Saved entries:
§

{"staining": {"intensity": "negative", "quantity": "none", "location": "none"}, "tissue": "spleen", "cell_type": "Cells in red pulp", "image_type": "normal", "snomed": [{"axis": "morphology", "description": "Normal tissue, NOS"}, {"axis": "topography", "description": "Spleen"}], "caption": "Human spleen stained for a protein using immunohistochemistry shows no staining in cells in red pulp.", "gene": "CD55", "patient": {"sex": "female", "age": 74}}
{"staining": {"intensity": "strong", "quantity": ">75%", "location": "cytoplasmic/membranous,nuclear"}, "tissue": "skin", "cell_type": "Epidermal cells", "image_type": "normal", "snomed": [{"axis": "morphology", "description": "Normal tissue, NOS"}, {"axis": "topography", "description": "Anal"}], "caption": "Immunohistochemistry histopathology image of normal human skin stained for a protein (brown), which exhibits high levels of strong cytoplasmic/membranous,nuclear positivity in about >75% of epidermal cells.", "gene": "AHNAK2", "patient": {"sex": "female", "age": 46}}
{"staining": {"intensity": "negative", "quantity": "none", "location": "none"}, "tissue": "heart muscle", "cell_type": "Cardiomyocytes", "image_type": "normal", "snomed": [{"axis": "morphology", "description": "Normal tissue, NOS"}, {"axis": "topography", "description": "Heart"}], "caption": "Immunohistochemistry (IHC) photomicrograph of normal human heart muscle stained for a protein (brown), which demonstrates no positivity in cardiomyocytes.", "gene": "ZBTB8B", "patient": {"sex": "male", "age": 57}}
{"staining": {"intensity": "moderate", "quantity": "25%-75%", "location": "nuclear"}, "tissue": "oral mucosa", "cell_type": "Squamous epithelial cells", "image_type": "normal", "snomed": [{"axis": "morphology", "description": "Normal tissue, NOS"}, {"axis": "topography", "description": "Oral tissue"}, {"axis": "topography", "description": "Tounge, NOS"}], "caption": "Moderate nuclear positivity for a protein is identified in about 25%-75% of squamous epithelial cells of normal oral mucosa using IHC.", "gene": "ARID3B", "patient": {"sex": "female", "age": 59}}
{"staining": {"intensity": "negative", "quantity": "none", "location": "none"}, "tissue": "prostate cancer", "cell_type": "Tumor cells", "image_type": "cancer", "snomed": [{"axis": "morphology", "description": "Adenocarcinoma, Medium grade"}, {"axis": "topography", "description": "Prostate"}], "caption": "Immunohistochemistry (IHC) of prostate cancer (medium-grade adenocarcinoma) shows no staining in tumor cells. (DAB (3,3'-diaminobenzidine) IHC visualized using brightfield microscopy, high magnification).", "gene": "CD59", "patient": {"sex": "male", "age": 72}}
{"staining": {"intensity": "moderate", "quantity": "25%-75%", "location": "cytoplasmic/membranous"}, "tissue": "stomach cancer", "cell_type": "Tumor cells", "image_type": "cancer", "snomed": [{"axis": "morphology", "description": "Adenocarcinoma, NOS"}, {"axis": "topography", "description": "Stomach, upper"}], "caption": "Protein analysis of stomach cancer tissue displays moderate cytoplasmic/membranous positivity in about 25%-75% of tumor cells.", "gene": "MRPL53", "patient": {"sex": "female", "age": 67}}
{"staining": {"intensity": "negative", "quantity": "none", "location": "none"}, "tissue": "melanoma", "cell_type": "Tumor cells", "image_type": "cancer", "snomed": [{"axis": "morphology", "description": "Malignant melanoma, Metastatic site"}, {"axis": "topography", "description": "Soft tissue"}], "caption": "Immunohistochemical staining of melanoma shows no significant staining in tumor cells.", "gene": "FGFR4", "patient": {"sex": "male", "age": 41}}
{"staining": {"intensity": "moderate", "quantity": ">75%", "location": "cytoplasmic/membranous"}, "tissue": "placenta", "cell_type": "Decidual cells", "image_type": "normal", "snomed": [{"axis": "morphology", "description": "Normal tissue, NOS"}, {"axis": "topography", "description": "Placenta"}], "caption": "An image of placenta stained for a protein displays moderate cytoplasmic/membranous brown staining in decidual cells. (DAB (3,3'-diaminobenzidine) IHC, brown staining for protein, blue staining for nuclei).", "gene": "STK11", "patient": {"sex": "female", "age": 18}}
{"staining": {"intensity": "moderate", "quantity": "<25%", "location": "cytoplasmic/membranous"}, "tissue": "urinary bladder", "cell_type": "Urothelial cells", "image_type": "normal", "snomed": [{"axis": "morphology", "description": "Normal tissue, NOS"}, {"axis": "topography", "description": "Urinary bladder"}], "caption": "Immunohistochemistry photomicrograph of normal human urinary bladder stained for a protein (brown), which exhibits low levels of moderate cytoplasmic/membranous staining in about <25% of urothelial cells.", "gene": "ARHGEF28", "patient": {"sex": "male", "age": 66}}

§

Task description
From the data above, output only the lines between the line containing "analysis of stomach" and the line containing "image of placenta", inclusive, exactly as written.

Exercise result
{"staining": {"intensity": "moderate", "quantity": "25%-75%", "location": "cytoplasmic/membranous"}, "tissue": "stomach cancer", "cell_type": "Tumor cells", "image_type": "cancer", "snomed": [{"axis": "morphology", "description": "Adenocarcinoma, NOS"}, {"axis": "topography", "description": "Stomach, upper"}], "caption": "Protein analysis of stomach cancer tissue displays moderate cytoplasmic/membranous positivity in about 25%-75% of tumor cells.", "gene": "MRPL53", "patient": {"sex": "female", "age": 67}}
{"staining": {"intensity": "negative", "quantity": "none", "location": "none"}, "tissue": "melanoma", "cell_type": "Tumor cells", "image_type": "cancer", "snomed": [{"axis": "morphology", "description": "Malignant melanoma, Metastatic site"}, {"axis": "topography", "description": "Soft tissue"}], "caption": "Immunohistochemical staining of melanoma shows no significant staining in tumor cells.", "gene": "FGFR4", "patient": {"sex": "male", "age": 41}}
{"staining": {"intensity": "moderate", "quantity": ">75%", "location": "cytoplasmic/membranous"}, "tissue": "placenta", "cell_type": "Decidual cells", "image_type": "normal", "snomed": [{"axis": "morphology", "description": "Normal tissue, NOS"}, {"axis": "topography", "description": "Placenta"}], "caption": "An image of placenta stained for a protein displays moderate cytoplasmic/membranous brown staining in decidual cells. (DAB (3,3'-diaminobenzidine) IHC, brown staining for protein, blue staining for nuclei).", "gene": "STK11", "patient": {"sex": "female", "age": 18}}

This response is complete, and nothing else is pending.